Ketentuan Soal:
Temukan semua baris dalam materi yang memuat kata "category", lalu salin setiap baris itu. Huruf besar dan huruf kecil dibedakan.

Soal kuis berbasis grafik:
= = = = =

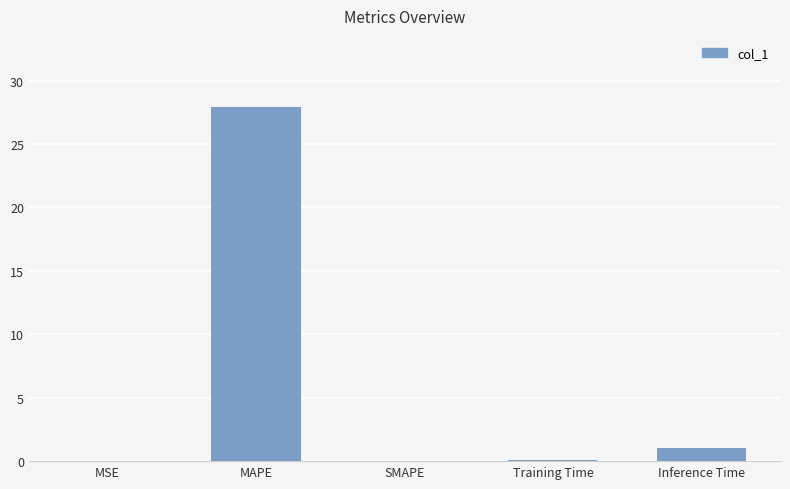

Between Training Time and Inference Time, which is larger?

Inference Time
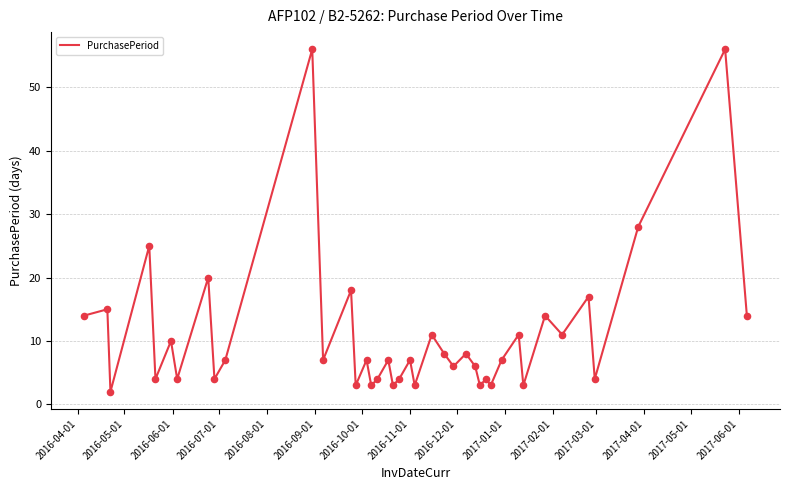

What is the difference between the maximum and minimum values?

54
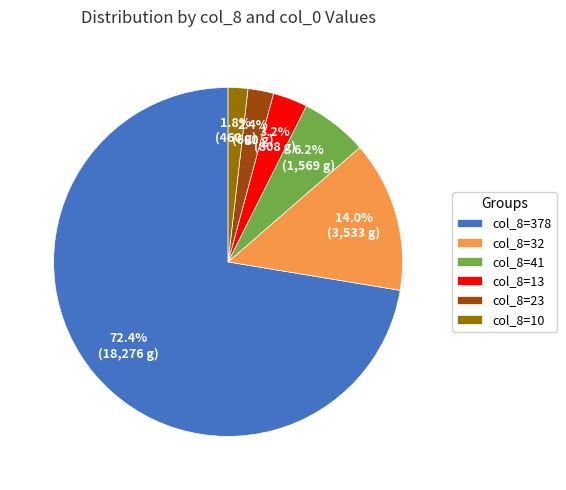

Which slice is the smallest?

col_8=10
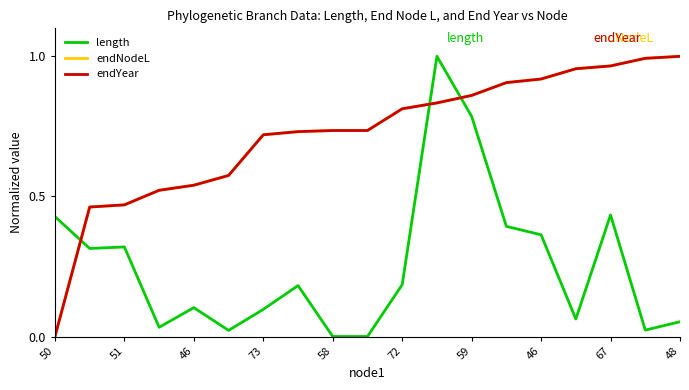

At which category does the chart reach its peak across all series?

11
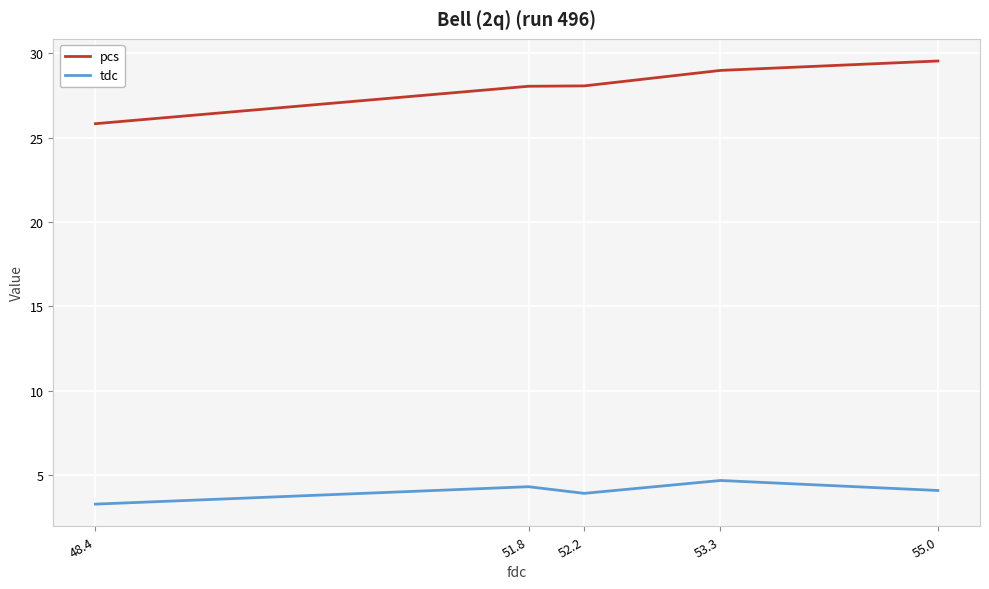

Where is tdc nearest to the value 3?

48.4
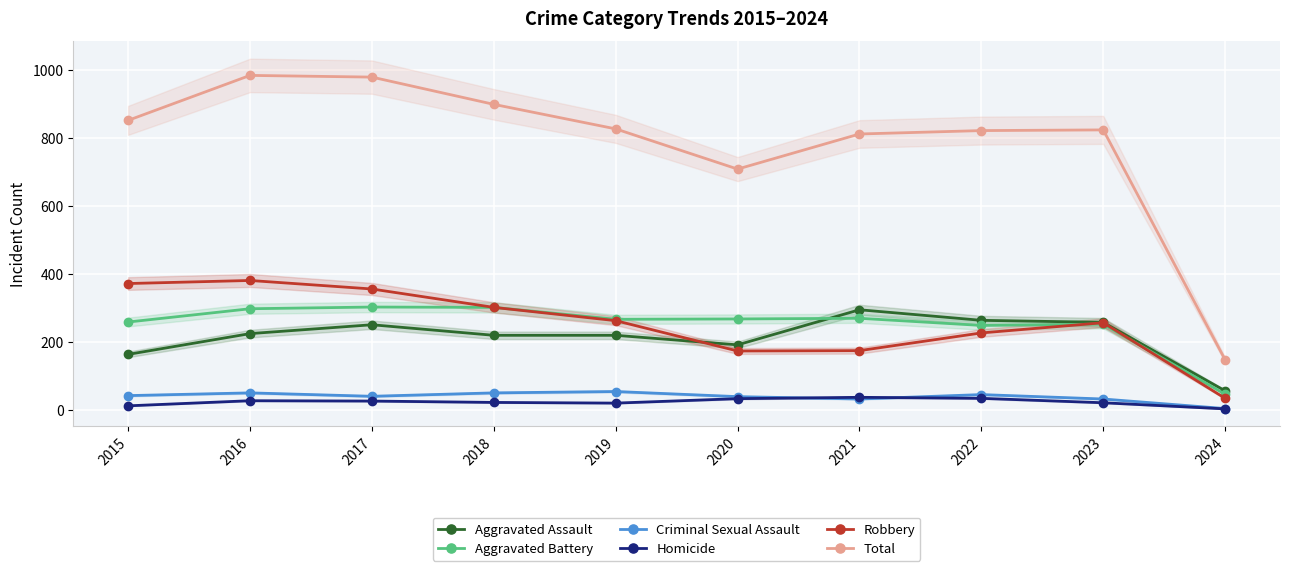

Does the chart display data point markers on the line(s)?

Yes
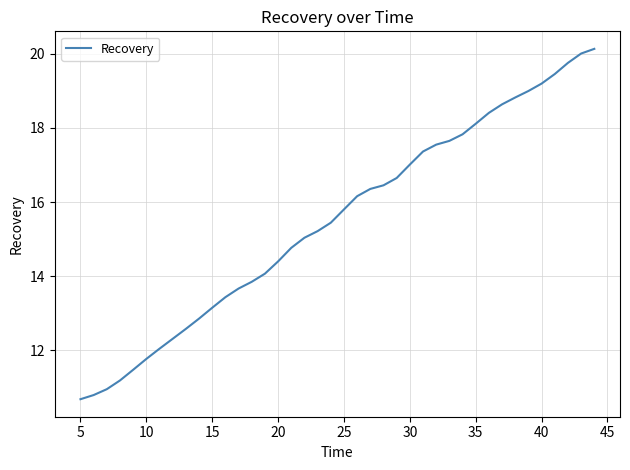

What is the average value?

15.5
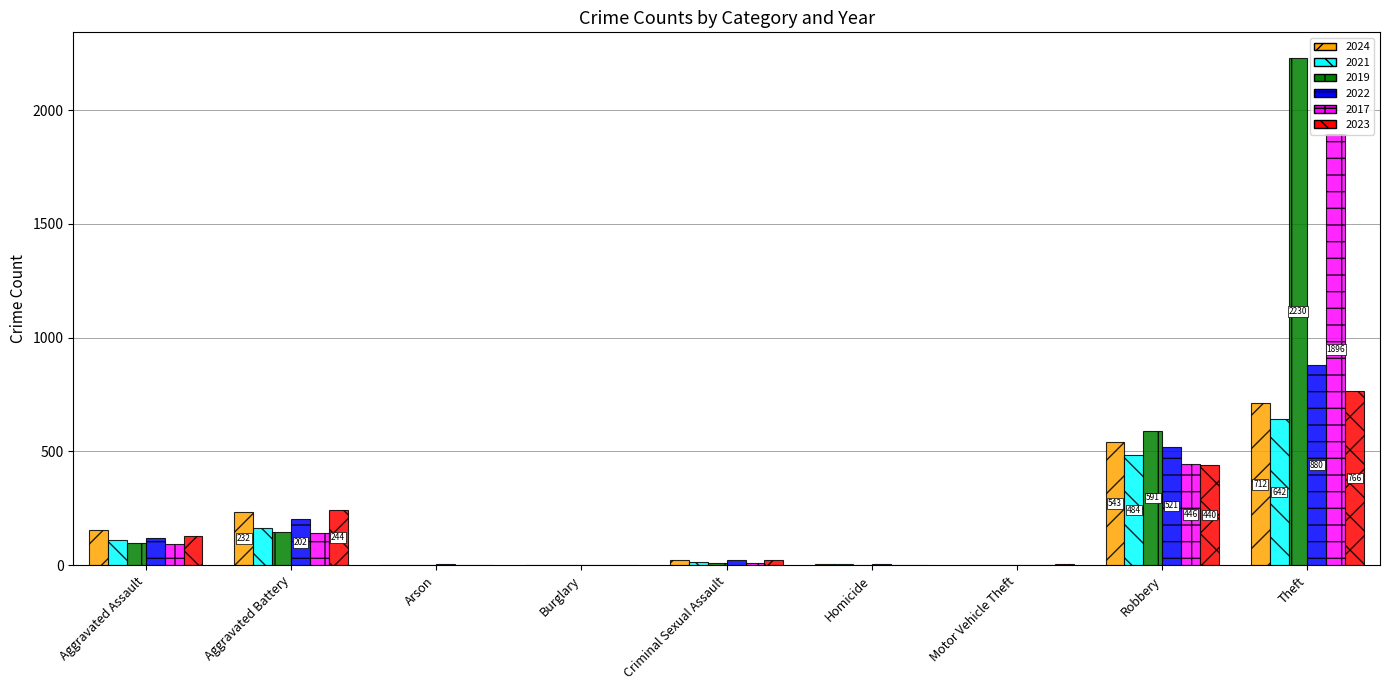

What is the total value across all series at Aggravated Battery?

1131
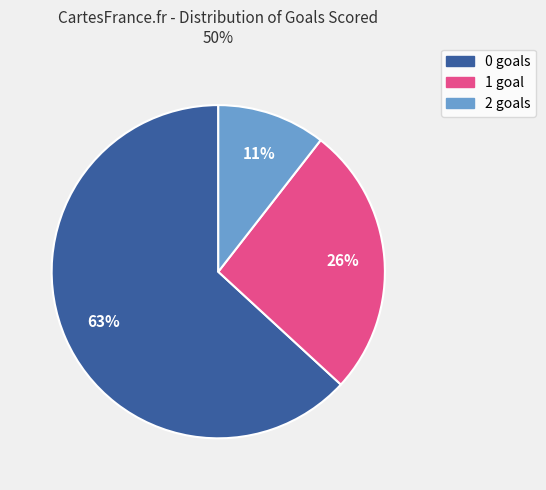

Does any single category account for the majority?

Yes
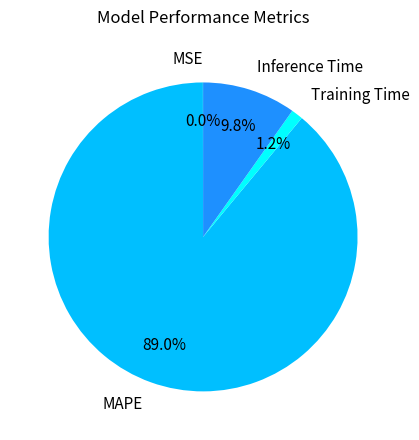

Which slice represents more than half of the pie?

MAPE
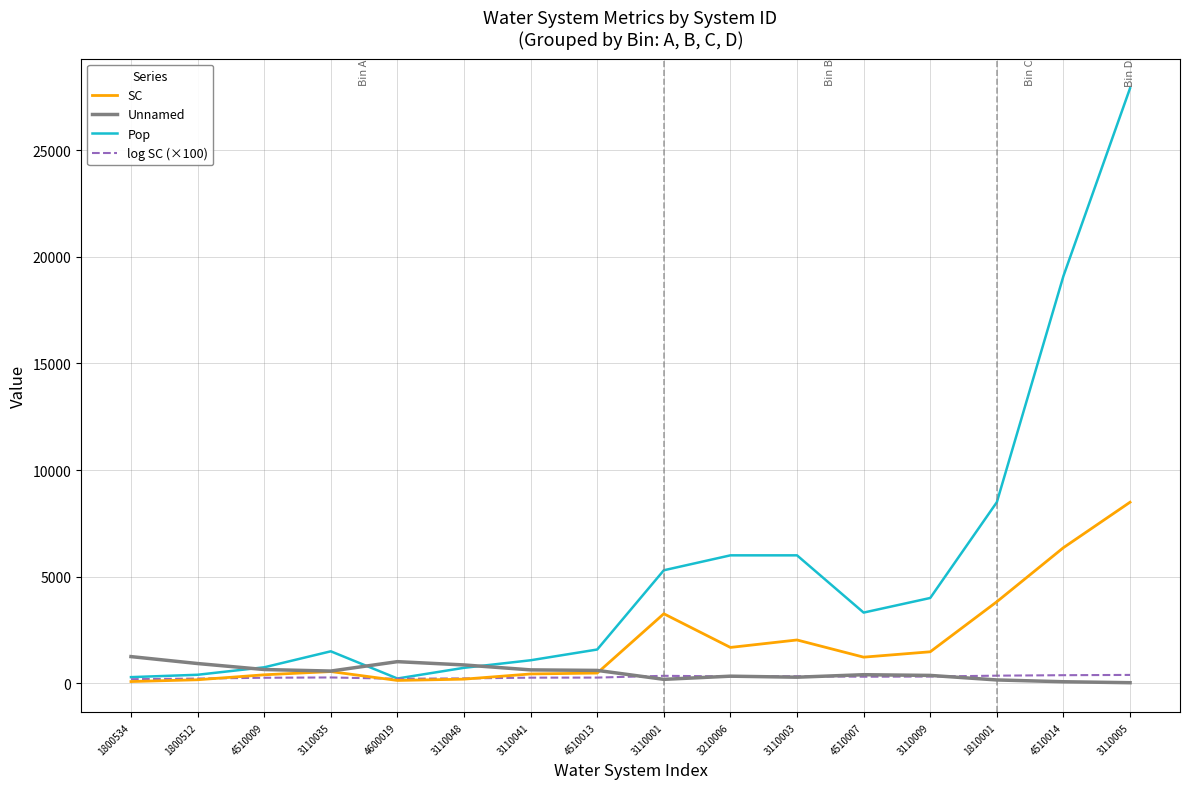

List the series in order of their peak value, lowest first.

log SC (×100), Unnamed, SC, Pop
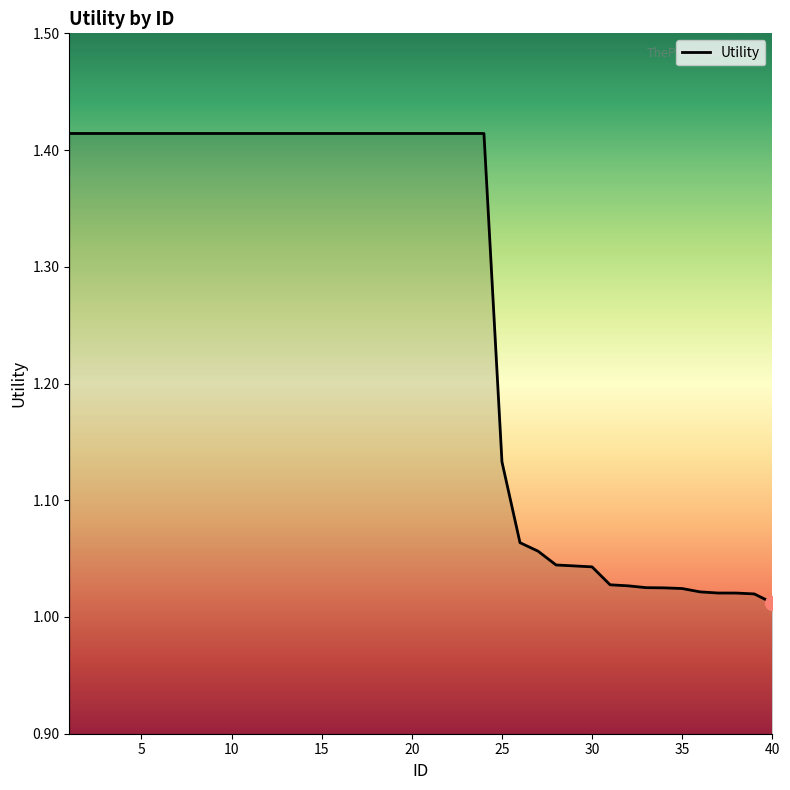

At which label is the value closest to 1?

40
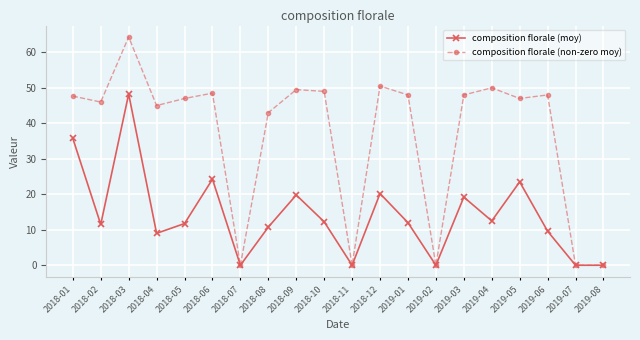

At which label does composition florale (moy) first exceed 12?

2018-01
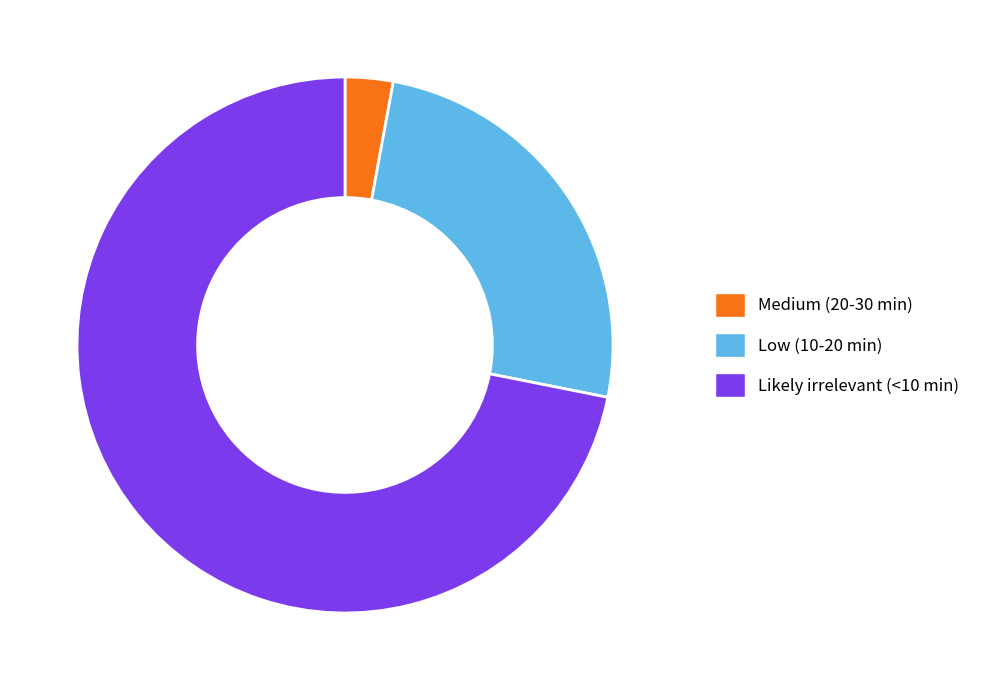

What is the smallest slice in the pie chart?

Medium (20-30 min)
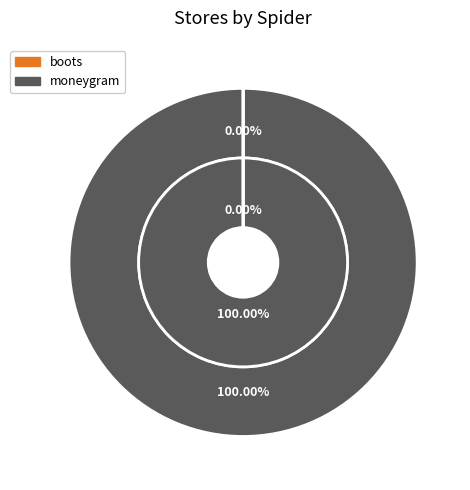

True or false: boots accounts for 9% of the total.

False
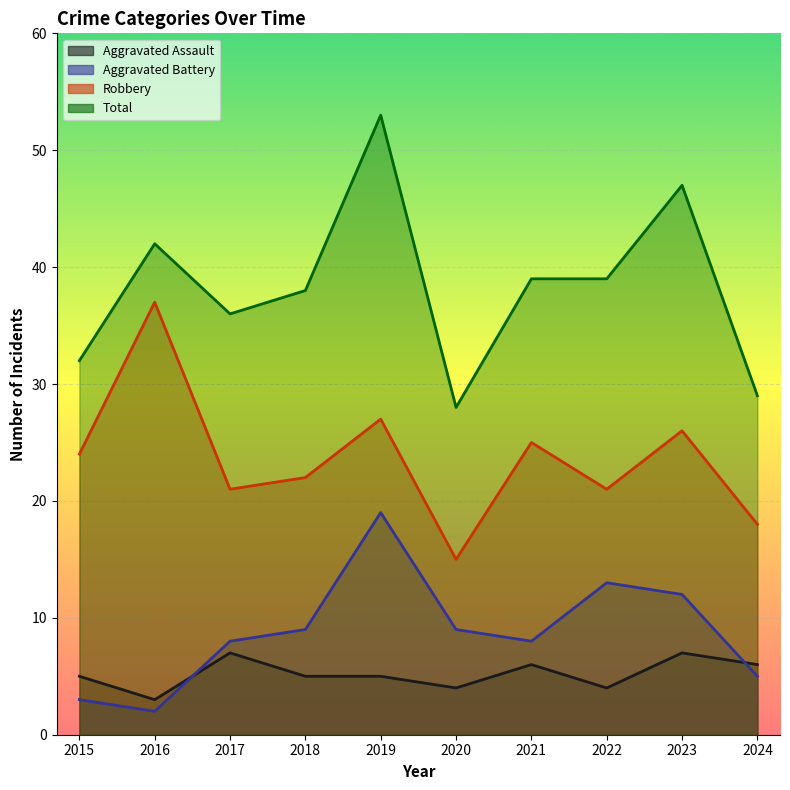

Where is Robbery nearest to the value 26?

2023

= = = = =

Jawaban Soal Ini:
At which category does the chart reach its peak across all series?
Does any single category account for the majority?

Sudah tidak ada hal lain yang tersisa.